*Data for processing*:
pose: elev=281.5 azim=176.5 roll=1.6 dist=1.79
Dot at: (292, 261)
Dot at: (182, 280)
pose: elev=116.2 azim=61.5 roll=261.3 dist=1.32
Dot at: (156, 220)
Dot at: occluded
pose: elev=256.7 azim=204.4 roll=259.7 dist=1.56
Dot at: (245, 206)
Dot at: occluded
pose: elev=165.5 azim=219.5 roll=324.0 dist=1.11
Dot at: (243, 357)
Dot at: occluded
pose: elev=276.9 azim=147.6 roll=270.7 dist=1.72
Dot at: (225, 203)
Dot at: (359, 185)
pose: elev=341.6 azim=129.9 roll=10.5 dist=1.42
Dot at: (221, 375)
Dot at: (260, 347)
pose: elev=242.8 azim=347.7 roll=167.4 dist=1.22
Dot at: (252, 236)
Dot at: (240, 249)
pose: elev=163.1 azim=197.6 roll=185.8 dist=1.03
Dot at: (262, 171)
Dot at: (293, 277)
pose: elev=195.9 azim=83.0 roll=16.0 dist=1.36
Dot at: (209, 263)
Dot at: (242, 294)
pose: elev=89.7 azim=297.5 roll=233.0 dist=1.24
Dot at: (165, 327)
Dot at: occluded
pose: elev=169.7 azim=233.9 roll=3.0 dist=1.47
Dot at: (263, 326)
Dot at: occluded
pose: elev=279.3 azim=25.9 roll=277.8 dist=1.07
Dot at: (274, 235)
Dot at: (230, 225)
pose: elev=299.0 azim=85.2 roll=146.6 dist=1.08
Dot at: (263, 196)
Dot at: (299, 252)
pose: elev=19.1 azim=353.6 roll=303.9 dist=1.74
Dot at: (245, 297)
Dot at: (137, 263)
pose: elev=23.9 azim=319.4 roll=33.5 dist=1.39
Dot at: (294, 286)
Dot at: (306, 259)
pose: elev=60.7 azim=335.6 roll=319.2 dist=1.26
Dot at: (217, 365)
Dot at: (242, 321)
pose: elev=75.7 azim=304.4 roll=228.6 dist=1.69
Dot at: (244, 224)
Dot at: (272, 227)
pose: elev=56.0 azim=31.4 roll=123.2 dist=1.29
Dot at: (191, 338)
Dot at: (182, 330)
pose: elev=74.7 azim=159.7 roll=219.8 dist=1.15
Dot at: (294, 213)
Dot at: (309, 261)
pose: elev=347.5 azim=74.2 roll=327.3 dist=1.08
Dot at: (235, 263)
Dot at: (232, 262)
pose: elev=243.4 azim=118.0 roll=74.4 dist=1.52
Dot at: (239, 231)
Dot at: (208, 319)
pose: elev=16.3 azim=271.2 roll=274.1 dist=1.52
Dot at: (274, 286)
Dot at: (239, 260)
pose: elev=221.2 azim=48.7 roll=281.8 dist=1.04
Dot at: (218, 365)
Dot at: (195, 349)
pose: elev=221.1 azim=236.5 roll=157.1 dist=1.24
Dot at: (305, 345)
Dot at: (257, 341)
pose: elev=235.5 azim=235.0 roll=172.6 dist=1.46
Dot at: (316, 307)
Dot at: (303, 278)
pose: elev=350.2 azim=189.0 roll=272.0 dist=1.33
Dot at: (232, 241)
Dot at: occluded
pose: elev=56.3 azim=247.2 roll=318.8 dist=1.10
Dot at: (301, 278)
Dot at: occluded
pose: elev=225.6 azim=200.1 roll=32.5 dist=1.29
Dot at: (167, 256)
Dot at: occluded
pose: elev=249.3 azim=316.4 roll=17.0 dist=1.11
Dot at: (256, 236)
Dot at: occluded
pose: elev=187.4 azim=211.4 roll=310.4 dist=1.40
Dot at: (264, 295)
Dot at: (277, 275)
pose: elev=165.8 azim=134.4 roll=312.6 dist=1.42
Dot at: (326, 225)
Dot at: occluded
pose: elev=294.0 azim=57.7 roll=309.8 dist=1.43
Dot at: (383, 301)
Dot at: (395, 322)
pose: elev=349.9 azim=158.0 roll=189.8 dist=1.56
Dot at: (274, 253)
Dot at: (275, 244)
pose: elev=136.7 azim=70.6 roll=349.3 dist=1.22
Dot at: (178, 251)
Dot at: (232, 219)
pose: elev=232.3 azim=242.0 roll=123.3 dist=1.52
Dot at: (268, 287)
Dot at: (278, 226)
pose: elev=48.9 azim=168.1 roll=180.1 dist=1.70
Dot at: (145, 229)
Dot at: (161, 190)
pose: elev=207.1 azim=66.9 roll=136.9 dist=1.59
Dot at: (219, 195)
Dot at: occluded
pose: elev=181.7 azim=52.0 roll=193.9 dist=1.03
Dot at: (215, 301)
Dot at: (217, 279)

*The request*: Retype the rows above from the first line through the line containing "Dot at: (359, 185)", including that line, and include nothing after it.

*Result of the task*:
pose: elev=281.5 azim=176.5 roll=1.6 dist=1.79
Dot at: (292, 261)
Dot at: (182, 280)
pose: elev=116.2 azim=61.5 roll=261.3 dist=1.32
Dot at: (156, 220)
Dot at: occluded
pose: elev=256.7 azim=204.4 roll=259.7 dist=1.56
Dot at: (245, 206)
Dot at: occluded
pose: elev=165.5 azim=219.5 roll=324.0 dist=1.11
Dot at: (243, 357)
Dot at: occluded
pose: elev=276.9 azim=147.6 roll=270.7 dist=1.72
Dot at: (225, 203)
Dot at: (359, 185)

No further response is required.